The current vectorizer doesn't really have infrastructure for this, at least.

My patch does a recursive search starting at an ISD::Or node and then tries to prove that the sub-DAG with all the ors, shifts and extends is equivalent to the original Vector Load, possibly in reversed order. I think that's a somewhat simpler problem than what the scalar loop handling of MatchLoadCombine() is doing.

Oh, it's simpler because it doesn't actually have to deal with memory? Makes sense. Still seems kind of awkward to generate the terrible vector loop and recover it later, though; it's fragile based on the shuffle costs.

If you are going to do this, probably simpler to do in instcombine?

I have tried previously to extend instcombine with optimizations of vector shuffles. I was told then that instcombine should be very careful with optimizing permutations since the backends may then produce worse code. I suppose that in this case, if we get just the vector load instruction instead of the shifts and ors etc, that might be acceptable?

Yes, the primary issue with shuffle combining in instcombine is avoiding creating new shuffles which backends don't know how to handle (it's a hard problem in general for longer vectors).
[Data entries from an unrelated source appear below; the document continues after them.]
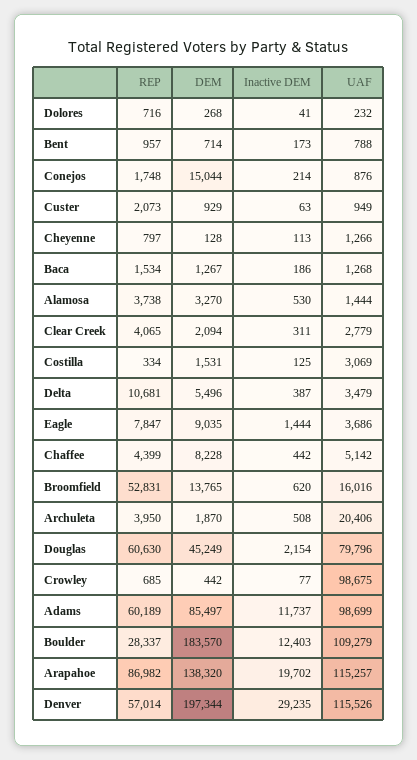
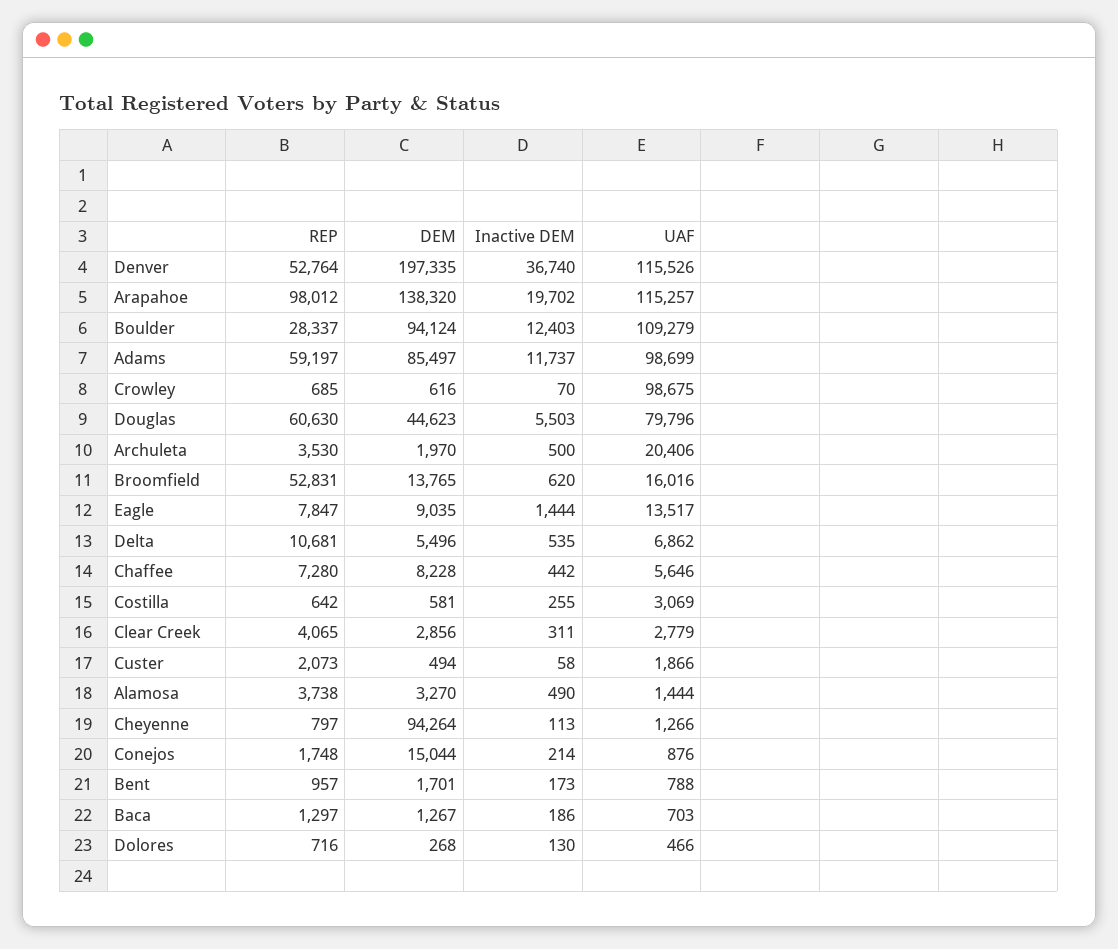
  {
    "REP": {
      "Dolores": 716,
      "Bent": 957,
      "Conejos": 1748,
      "Custer": 2073,
      "Cheyenne": 797,
-     "Baca": 1534,
+     "Baca": 1297,
      "Alamosa": 3738,
      "Clear Creek": 4065,
-     "Costilla": 334,
+     "Costilla": 642,
      "Delta": 10681,
      "Eagle": 7847,
-     "Chaffee": 4399,
+     "Chaffee": 7280,
      "Broomfield": 52831,
-     "Archuleta": 3950,
+     "Archuleta": 3530,
      "Douglas": 60630,
      "Crowley": 685,
-     "Adams": 60189,
+     "Adams": 59197,
      "Boulder": 28337,
-     "Arapahoe": 86982,
+     "Arapahoe": 98012,
-     "Denver": 57014
+     "Denver": 52764
    },
    "DEM": {
      "Dolores": 268,
-     "Bent": 714,
+     "Bent": 1701,
      "Conejos": 15044,
-     "Custer": 929,
+     "Custer": 494,
-     "Cheyenne": 128,
+     "Cheyenne": 94264,
      "Baca": 1267,
      "Alamosa": 3270,
-     "Clear Creek": 2094,
+     "Clear Creek": 2856,
-     "Costilla": 1531,
+     "Costilla": 581,
      "Delta": 5496,
      "Eagle": 9035,
      "Chaffee": 8228,
      "Broomfield": 13765,
-     "Archuleta": 1870,
+     "Archuleta": 1970,
-     "Douglas": 45249,
+     "Douglas": 44623,
-     "Crowley": 442,
+     "Crowley": 616,
      "Adams": 85497,
-     "Boulder": 183570,
+     "Boulder": 94124,
      "Arapahoe": 138320,
-     "Denver": 197344
+     "Denver": 197335
    },
    "Inactive DEM": {
-     "Dolores": 41,
+     "Dolores": 130,
      "Bent": 173,
      "Conejos": 214,
-     "Custer": 63,
+     "Custer": 58,
      "Cheyenne": 113,
      "Baca": 186,
-     "Alamosa": 530,
+     "Alamosa": 490,
      "Clear Creek": 311,
-     "Costilla": 125,
+     "Costilla": 255,
-     "Delta": 387,
+     "Delta": 535,
      "Eagle": 1444,
      "Chaffee": 442,
      "Broomfield": 620,
-     "Archuleta": 508,
+     "Archuleta": 500,
-     "Douglas": 2154,
+     "Douglas": 5503,
-     "Crowley": 77,
+     "Crowley": 70,
      "Adams": 11737,
      "Boulder": 12403,
      "Arapahoe": 19702,
-     "Denver": 29235
+     "Denver": 36740
    },
    "UAF": {
-     "Dolores": 232,
+     "Dolores": 466,
      "Bent": 788,
      "Conejos": 876,
-     "Custer": 949,
+     "Custer": 1866,
      "Cheyenne": 1266,
-     "Baca": 1268,
+     "Baca": 703,
      "Alamosa": 1444,
      "Clear Creek": 2779,
      "Costilla": 3069,
-     "Delta": 3479,
+     "Delta": 6862,
-     "Eagle": 3686,
+     "Eagle": 13517,
-     "Chaffee": 5142,
+     "Chaffee": 5646,
      "Broomfield": 16016,
      "Archuleta": 20406,
      "Douglas": 79796,
      "Crowley": 98675,
      "Adams": 98699,
      "Boulder": 109279,
      "Arapahoe": 115257,
      "Denver": 115526
    }
  }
Removing shuffles is fine. And I think the vector case is less likely to run into the same issues as scalars because the loaded values are interleaved.

There's also been more movement towards distinguishing between early and late combines... so passes can run on IR, but late in the pass pipeline so they don't interfere with GVN etc.

The reason I chose the DAGCombine was due to the explanation for the scalar case to deliberately make this very late. I thought I might as well put it in the same spot...

I am not sure I want to do this seriously without at least one other person thinking it would be valuable and willing to review, and also not before I know what pass should do it. I have not seen any real need for this in benchmarks, it's just an observation...

I've seen code like this before, but not in a context where vectorizing it would be helpful.

The existing SLP pass actually could handle this sort of sequence, but we currently suppress it if the result would be too narrow. See also ⚙ D48725 [SLP] Vectorize bit-parallel operations with SWAR. .

Could SLP really handle this case so as to get rid of the shifts and ors?

Oh, no, probably not at the moment; I didn't think that through. It could theoretically be extended, but currently it doesn't try to split an integer into multiple lanes.